EXERCISE TASK:
Using the forum thread on indexing unpublished articles, list every sentence that ends with an exclamation point.

SOURCE EXCERPT:
Indexing non-indexed content and Google crawlers
-
On a news website we have a system where articles are given a publish date which is often in the future. The articles were showing up in Google before the publish date despite us not being able to find them linked from anywhere on the website.
I've added a 'noindex' meta tag to articles that shouldn't be live until a future date.
When the date comes for them to appear on the website, the noindex disappears. Is anyone aware of any issues doing this - say Google crawls a page that is noindex, then 2 hours later it finds out it should now be indexed? Should it still appear in Google search, News etc. as normal, as a new page?
Thanks.
-
Wow! Nice detective work! I could see how that one would slip under the radar.
Congrats on finding a needle in a haystack!
You should buy yourself the adult beverage of your choice and have a little toast!
Cheers!
-
-
I think Screaming Frog has a trial version, I forget if it limits total number of pages etc. as we bought it a while ago. At least you can try out and see. May be others who have more tools as well.
-
Thanks. I agree I need to get rid of that noindex. The site is new and doesn't have much in the way of tag clouds etc. yet, so it's not like we have a lot of pages to check.
I've used the link: attribute to try and find the offending links each time, but nothing showed up. I use Xenu Link Sleuth rather than Screaming Frog, and I can't find a way to find backlinks with Xenu. Do you know if you can with the free version of Screaming Frog? I've seen the free version described as "almost fully functional" - the number of crawlable links seems to be the main restriction.
-
I like the automated sitemap answer for the cause (as this has bitten me before), but you mentioned you do not have that. I would still bet that somewhere on your web site you are linking to the page that you do not want indexed. It could be a tag cloud page or some other index page. We had a site that it would accidentally publish out articles on our home page ahead of schedule. Point here is that when you have a dynamic site with a CMS, you really have to be on your toes with stuff like this as the automation can get you into situations like this.
I would not use the noindex tag and remove it later. My concern would be that you are sending conflicting signals to Google. noindex tells good to remove this page from the index.
"When we see the noindex meta tag on a page, Google will completely drop the page from our search results, even if other pages link to it." from GWT
When I read that - it sounds like this is not what you want for this page.
You could also setup your system to show a 404 on the URL until the content is live and then let it 200, but you run into the same issue of Google getting 2 opposite signals on the same page. Either way, if you first give the signal to Google that you do not want something indexed, you are at the mercy of the next crawl to see if Google looks at it again.
Regardless, you need to get to the crux of the issue, how is Google finding this URL?
I would use a 3rd party spider tool. We have used Screaming Frog SEO Spider. There are others out there. You would be amazed what they find. The key to this tool is that when it finds something, it also tells you on what page it found it. We have big sites with thousands of pages and we have used it to find broken links to images and links to pages on our site that now 404. Really handy to clean things up. I bet it would find where there is a link on your site that contains the page (or pages) that link to the content. You can then update that page and not have to worry about using noindex etc. Also not that the spiders are much better than humans at finding this stuff. Even if you have looked, the spider looks at things differently.

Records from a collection
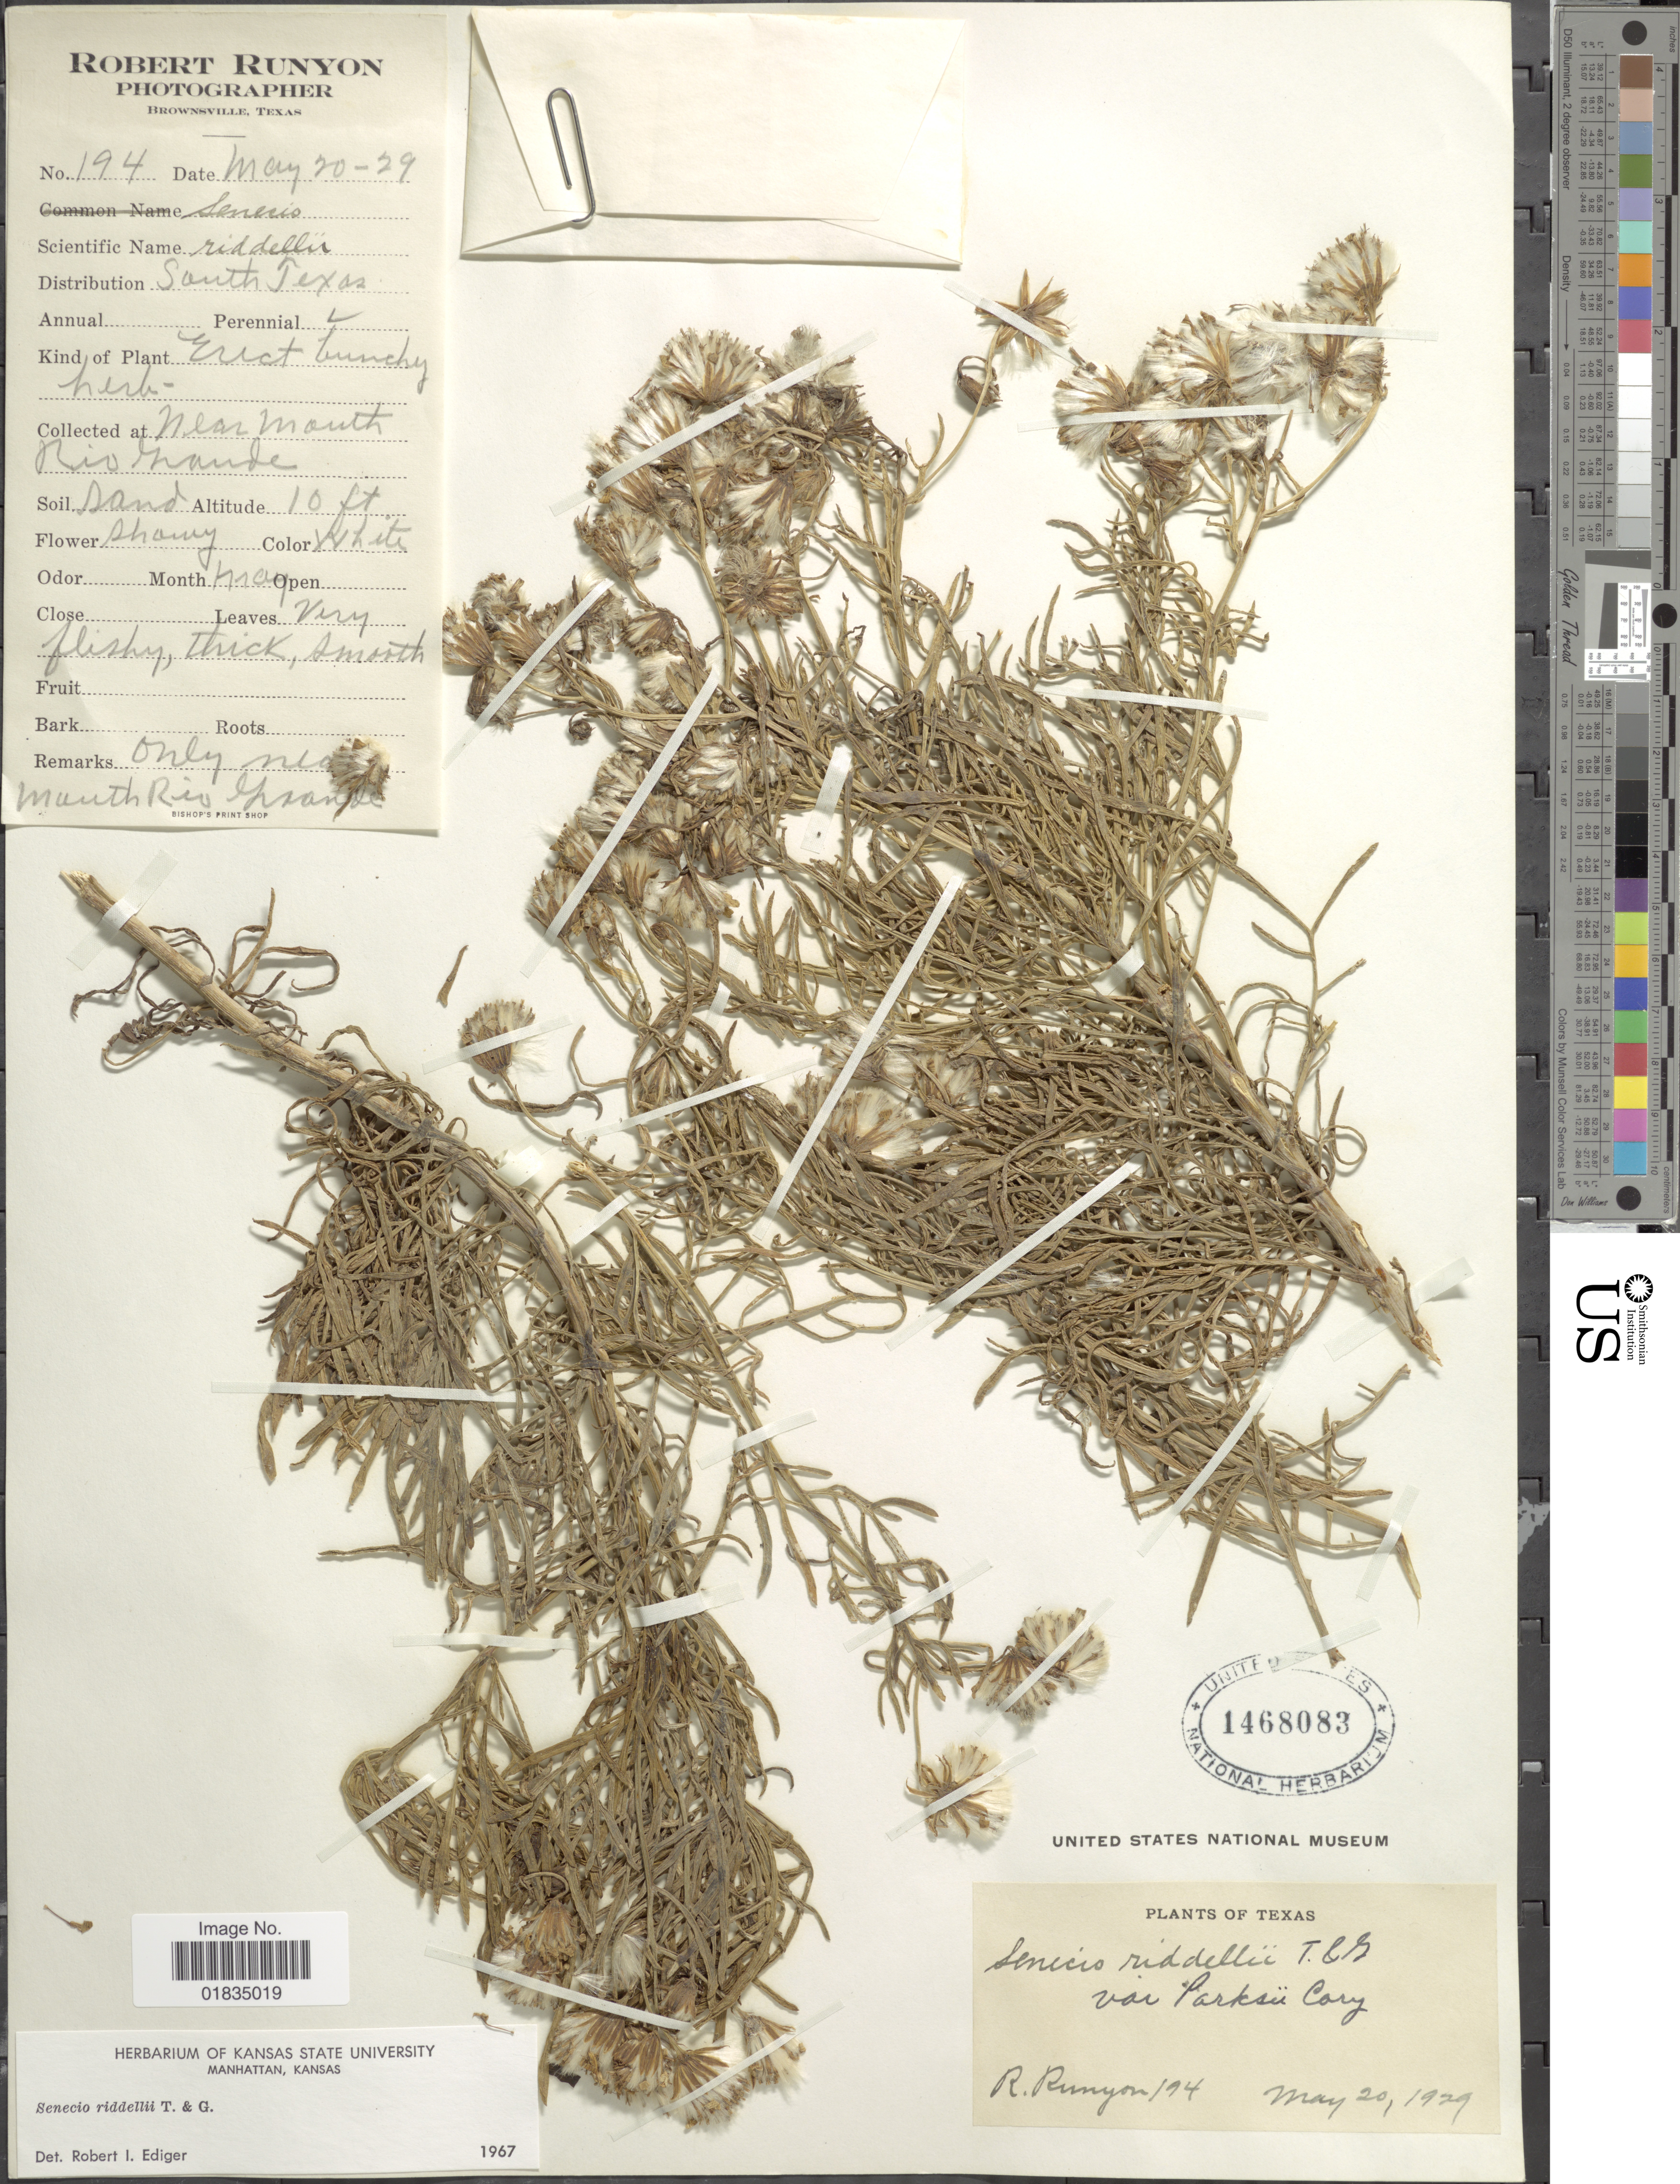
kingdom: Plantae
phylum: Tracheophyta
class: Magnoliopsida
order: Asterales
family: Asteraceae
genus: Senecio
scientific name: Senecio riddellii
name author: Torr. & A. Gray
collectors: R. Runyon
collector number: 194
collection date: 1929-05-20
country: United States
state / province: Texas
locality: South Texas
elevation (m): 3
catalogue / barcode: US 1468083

RESULT BELOW:
- Wow!
- Nice detective work!
- Congrats on finding a needle in a haystack!
- You should buy yourself the adult beverage of your choice and have a little toast!
- Cheers!